Magnetic Sensors
As with inductive proximity sensors, magnetic proximity sensors also have an LC oscillating circuit, a signal evaluator, and a switching amplifier. They also have a core (strip) made of amorphous, highly permeable, and magnetically soft glass-metal.
This strip attenuates the oscillating circuit using eddy-current losses. The core becomes magnetically saturated very quickly if a magnetic field is applied, e.g. if a magnet is brought closer. The eddy-current losses attenuating the oscillating circuit are reduced and the oscillating de-attenuates.
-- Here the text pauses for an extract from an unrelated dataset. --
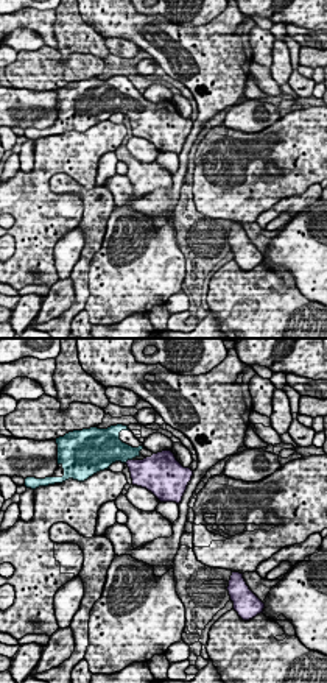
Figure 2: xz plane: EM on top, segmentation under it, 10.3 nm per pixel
(128, 111)

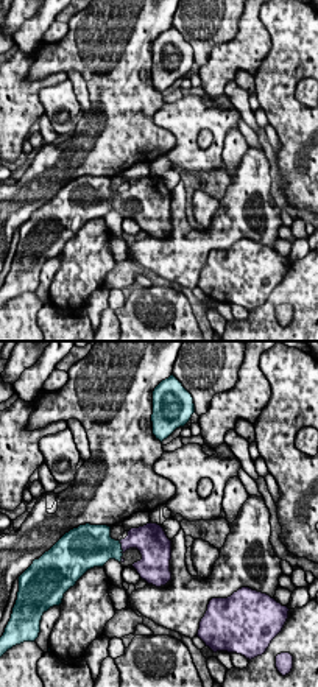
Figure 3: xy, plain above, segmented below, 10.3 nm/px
(122, 200)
The power consumption of a magnetic proximity sensor therefore increases as a magnet is brought closer, in contrast to inductive proximity sensors where the oscillator current is reduced as the switching trigger is brought closer. For this reason, the starting curves are not the lines of an electro-magnetic field, but limit lines which describe the saturation of the glass-metal strip by a magnet and the associated switch-through of the sensor.
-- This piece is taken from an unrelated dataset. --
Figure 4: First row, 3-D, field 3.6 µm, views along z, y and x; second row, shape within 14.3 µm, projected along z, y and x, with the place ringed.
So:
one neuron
A major advantage of this technology is that large sensing ranges are possible even with small sensor types.
Permanent magnets are usually used to trigger magnetic proximity sensors. They comprise magnetically hard substances - steel alloyed with other metals such as aluminium, cobalt, and nickel. Magnetically hard ferrite with similar properties can be also be produced from compounds containing iron oxide and other metal oxides.